Imagine what life would be like if it were more like TV commercials, where an offhand remark about your kids to your hairstylist would summon up your personal self-help guru bearing armloads of books she wants you to read. Actually, life is like that, if you get your 'do done at one of the beauty salons on Charlene Ferguson's regular Saturday route. Sista's in the Spirit is a one-woman lending library that's filled with titles from a 400-volume collection and set up in salons in Brighton, Park Hill and Five Points. The dynamic Ferguson found the power of books during the toughest times in her own life, and she now shares that power with others in need at no charge.
The typical managed-care office visit doesn't leave much time for the kind of small talk that can reveal otherwise overlooked symptoms of serious conditions, especially with elderly patients who don't like to complain. The patients of geriatric specialist Dr. John Scott now receive the benefit of an hour-long group visit once a month, where they learn about their multiple illnesses, get their prescriptions refilled and have their general questions answered.
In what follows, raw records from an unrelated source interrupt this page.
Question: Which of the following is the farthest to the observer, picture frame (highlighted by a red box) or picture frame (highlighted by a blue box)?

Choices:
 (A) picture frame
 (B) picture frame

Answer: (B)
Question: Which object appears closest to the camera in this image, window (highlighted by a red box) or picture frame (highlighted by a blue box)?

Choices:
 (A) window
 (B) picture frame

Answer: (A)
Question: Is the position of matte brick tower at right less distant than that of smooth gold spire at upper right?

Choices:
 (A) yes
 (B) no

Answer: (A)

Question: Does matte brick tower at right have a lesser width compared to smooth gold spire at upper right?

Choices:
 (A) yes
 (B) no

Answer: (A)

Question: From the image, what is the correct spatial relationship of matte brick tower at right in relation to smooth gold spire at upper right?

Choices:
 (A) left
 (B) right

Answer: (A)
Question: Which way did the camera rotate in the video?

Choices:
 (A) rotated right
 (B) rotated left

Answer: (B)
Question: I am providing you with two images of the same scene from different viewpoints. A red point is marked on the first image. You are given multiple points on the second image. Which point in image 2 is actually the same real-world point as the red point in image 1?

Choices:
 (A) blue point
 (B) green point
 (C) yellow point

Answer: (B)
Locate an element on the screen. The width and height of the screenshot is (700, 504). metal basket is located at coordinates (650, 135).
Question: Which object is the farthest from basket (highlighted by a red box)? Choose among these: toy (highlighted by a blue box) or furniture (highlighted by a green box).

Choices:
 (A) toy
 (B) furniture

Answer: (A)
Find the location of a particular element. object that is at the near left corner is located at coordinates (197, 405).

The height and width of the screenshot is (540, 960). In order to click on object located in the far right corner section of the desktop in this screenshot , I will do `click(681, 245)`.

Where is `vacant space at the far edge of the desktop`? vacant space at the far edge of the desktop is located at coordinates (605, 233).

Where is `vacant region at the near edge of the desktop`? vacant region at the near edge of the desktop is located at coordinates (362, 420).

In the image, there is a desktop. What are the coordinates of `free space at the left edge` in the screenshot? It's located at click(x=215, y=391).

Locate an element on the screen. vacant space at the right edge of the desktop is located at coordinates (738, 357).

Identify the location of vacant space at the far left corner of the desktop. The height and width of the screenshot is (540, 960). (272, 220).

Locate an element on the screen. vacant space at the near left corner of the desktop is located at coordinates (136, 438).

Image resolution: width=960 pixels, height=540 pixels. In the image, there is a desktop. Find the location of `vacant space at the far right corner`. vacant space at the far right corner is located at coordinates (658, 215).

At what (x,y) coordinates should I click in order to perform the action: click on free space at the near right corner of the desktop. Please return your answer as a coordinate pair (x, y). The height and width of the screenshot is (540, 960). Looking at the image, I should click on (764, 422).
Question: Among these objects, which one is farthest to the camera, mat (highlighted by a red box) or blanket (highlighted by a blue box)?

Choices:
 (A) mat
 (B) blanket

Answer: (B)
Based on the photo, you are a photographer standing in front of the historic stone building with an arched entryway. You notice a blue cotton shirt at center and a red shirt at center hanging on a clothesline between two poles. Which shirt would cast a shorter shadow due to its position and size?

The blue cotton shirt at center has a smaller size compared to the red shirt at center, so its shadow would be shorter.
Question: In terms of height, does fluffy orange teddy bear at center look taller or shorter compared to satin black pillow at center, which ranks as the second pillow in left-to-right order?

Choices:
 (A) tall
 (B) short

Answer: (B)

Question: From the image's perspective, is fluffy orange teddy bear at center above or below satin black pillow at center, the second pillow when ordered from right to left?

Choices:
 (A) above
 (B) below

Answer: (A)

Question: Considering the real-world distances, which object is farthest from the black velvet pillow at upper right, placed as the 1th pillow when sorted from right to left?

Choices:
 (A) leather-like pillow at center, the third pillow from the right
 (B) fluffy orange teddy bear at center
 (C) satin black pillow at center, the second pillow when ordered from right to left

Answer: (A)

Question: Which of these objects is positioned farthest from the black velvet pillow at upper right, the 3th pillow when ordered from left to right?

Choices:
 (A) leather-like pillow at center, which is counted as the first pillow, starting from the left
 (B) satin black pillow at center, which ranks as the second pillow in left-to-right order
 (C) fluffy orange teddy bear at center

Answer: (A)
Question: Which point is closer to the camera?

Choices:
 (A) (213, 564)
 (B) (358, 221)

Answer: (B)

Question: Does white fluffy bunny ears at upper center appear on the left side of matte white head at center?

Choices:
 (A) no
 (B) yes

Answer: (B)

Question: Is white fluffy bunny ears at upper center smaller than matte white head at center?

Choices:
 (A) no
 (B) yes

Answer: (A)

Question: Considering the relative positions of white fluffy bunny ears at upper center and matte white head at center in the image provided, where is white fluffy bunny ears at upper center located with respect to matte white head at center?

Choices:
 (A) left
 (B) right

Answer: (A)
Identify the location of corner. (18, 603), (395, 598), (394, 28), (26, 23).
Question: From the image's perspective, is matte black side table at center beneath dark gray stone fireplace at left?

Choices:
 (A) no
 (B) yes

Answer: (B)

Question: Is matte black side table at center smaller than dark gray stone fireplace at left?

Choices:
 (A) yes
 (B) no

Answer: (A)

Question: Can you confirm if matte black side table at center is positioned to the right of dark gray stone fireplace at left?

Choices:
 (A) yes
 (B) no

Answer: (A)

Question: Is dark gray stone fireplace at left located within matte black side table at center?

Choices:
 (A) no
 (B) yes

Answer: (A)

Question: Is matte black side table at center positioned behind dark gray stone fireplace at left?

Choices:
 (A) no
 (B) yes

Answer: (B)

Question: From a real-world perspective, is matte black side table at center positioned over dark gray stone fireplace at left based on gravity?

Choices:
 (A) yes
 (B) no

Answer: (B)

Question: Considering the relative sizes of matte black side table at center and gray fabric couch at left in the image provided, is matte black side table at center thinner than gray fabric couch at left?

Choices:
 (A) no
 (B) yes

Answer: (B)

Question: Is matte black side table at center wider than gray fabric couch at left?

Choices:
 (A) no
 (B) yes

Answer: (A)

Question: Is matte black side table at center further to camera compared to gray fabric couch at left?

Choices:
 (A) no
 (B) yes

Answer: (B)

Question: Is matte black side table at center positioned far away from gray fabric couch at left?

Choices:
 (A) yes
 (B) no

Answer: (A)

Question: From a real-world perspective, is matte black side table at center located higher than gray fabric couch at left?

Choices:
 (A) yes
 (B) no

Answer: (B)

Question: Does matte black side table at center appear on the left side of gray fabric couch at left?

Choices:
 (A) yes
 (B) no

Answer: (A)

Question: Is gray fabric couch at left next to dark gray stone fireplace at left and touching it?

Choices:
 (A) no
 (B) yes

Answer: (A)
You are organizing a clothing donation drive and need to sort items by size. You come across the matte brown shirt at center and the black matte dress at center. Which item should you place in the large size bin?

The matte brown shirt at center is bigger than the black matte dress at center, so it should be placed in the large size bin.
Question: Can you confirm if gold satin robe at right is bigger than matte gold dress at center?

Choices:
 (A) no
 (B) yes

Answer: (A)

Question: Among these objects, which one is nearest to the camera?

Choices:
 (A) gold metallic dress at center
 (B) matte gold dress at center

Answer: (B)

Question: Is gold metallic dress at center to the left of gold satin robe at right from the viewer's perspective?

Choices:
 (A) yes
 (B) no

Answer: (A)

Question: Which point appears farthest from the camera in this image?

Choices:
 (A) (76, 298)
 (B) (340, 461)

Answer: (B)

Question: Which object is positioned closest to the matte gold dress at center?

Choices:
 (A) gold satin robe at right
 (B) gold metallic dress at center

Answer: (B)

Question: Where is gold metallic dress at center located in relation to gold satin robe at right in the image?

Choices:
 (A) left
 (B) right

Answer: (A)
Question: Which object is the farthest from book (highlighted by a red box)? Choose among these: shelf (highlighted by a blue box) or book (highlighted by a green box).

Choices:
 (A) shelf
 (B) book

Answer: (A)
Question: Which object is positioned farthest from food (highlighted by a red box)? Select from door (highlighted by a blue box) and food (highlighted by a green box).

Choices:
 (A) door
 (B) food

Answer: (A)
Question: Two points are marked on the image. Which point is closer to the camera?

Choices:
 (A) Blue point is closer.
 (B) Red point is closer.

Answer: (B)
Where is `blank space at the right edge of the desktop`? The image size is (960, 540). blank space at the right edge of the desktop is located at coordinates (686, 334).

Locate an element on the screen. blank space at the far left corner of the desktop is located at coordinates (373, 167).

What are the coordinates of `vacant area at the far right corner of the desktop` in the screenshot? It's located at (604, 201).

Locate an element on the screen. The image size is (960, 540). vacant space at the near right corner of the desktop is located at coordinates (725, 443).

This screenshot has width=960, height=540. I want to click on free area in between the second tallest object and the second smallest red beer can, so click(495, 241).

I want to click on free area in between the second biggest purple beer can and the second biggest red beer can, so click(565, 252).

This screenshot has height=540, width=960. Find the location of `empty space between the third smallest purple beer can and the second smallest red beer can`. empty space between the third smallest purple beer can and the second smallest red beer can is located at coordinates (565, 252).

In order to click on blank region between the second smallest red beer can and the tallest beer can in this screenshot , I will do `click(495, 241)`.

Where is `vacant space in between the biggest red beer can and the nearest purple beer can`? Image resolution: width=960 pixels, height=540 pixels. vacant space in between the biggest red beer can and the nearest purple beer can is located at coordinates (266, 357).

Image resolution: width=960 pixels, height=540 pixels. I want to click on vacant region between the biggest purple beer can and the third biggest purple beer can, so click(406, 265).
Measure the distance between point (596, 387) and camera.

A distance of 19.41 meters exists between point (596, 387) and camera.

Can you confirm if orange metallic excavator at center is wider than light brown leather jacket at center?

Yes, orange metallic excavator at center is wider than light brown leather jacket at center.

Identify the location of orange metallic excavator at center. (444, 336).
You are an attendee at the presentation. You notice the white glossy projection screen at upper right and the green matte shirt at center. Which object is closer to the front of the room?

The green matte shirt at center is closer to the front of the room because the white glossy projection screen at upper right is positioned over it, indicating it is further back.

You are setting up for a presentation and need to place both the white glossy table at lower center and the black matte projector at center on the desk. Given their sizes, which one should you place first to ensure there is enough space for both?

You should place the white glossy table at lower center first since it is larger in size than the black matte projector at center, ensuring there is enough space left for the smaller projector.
That leaves time for one-on-one visits with anyone who needs more care. Dr. Scott isn't accepting new patients at the moment, but other physicians might be open to new ideas in treating older people.

A trip to the hospital isn't supposed to be a day at the spa, but it doesn't have to be dreadful, either. Longmont United Hospital was named "A Hospital With a Heart" last year, for good reason: Family kitchens and dining rooms, quiet rooms for meditation, and health-education libraries on every floor are just some of the amenities available to patients. Non-traditional treatments such as massage and acupuncture are also available to make patients feel a little bit pampered.